Often they should be disclosed, and some state, MLS, or brokerage rules may require specific labels or access to original images. Verify the exact rule with your broker, MLS, state regulator, and legal counsel.
What is the difference between photo correction and a material AI alteration?
Ordinary correction improves presentation without changing what the property represents. A material alteration adds, removes, or changes features, finishes, views, condition, layout, furnishings, or surroundings in a way that could affect buyer perception.
Do AI-generated listing videos need a disclosure?
If a video, reel, or virtual tour includes AI-generated visuals, simulated movement, conceptual renovation, virtual staging, or effects that could look like actual footage, use clear disclosure and confirm local rules.
Who is responsible if AI-generated real estate marketing is inaccurate?
The agent, brokerage, and vendor responsibilities depend on the facts and applicable rules, but AI does not remove the agent's duty to review marketing for accuracy and compliance before publishing.
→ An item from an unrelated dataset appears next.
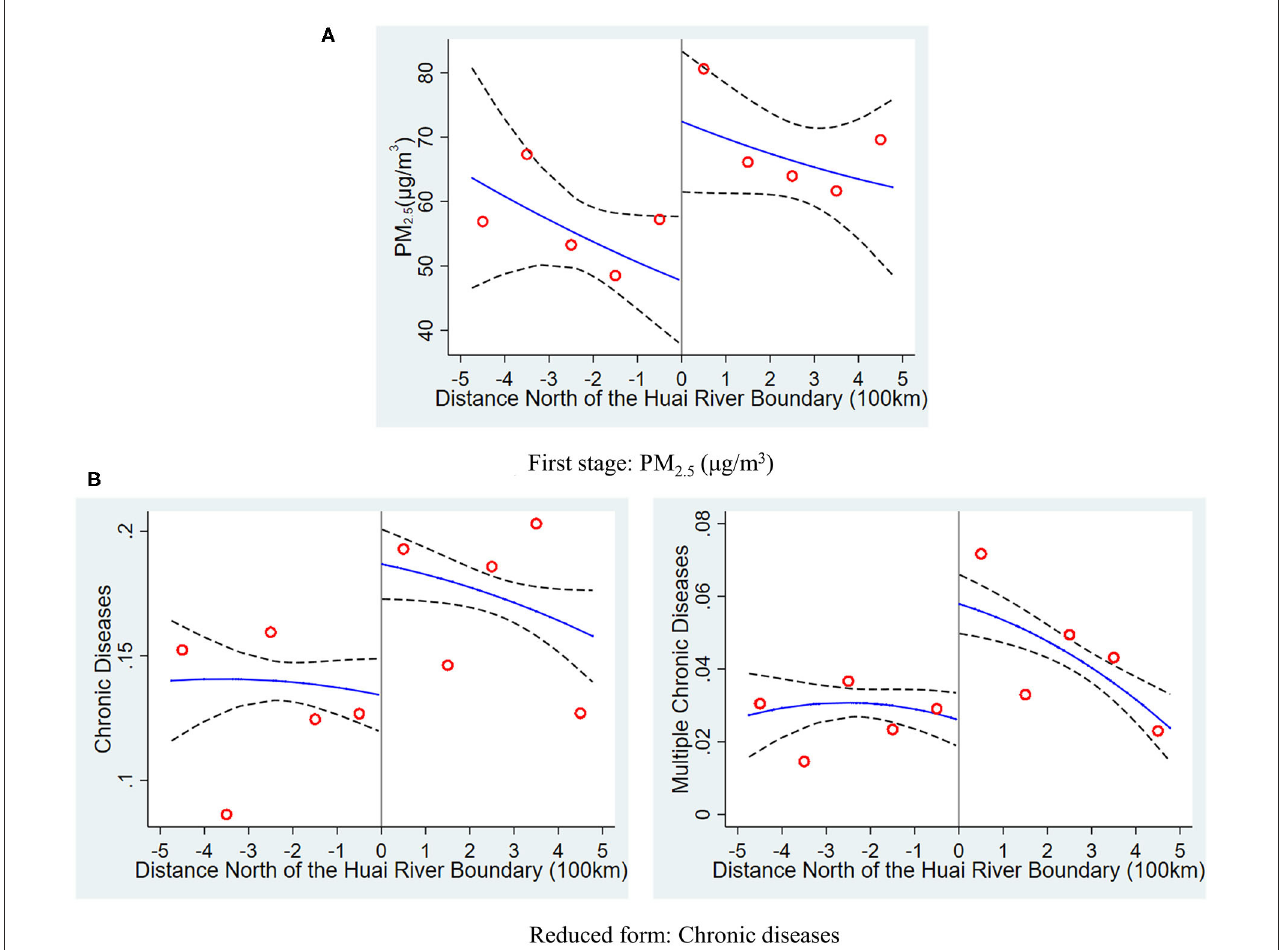
FIGURE1 Distribution of pollution exposure and chronic diseases at the Huai river boundary. The graphs show the average value of PM 2.5 exposure and rates of chronic diseases north and south of the Huai River. The horizontal axis is the distance north (positive values) and south (negative values) from the sample location to the Huai River. The scatterplot in (A) is the means of PM 2.5 within 100km bins, and the solid and dashed lines are the regression fit and associated confidence intervals, respectively, based on the quadratic polynomial regression of PM 2.5 exposure on distance from the Huai River estimated separately on each side of the river. The right and left columns of (B) present the results for at least one chronic disease and multiple chronic diseases, respectively, estimated in the same manner as shown in (A)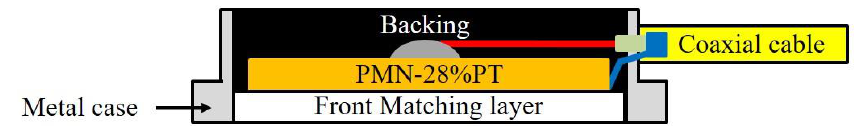
Figure 5. Structure of the PMN-28%PT ultrasonic transducer developed for non-destructive evaluation (NDE) of PWR fuel rods.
Important disclaimer: AIandRealtors.com is an independent educational website, not a law firm, MLS, brokerage, regulator, or compliance authority. This guide is provided for general informational purposes only and should not be treated as legal advice, brokerage supervision, MLS guidance, or a substitute for professional judgment. Real estate advertising, fair housing, agency, disclosure, privacy, licensing, and MLS rules vary by jurisdiction and change over time. Before publishing AI-generated or AI-assisted listing copy, images, videos, virtual staging, lead follow-up, or client communications, agents should verify current requirements with their broker, local MLS, state real estate regulator, applicable REALTOR® association, and qualified legal counsel. AIandRealtors.com does not guarantee that any tool, workflow, prompt, checklist, or disclosure example will satisfy the requirements of a particular MLS, state, brokerage, transaction, or property type.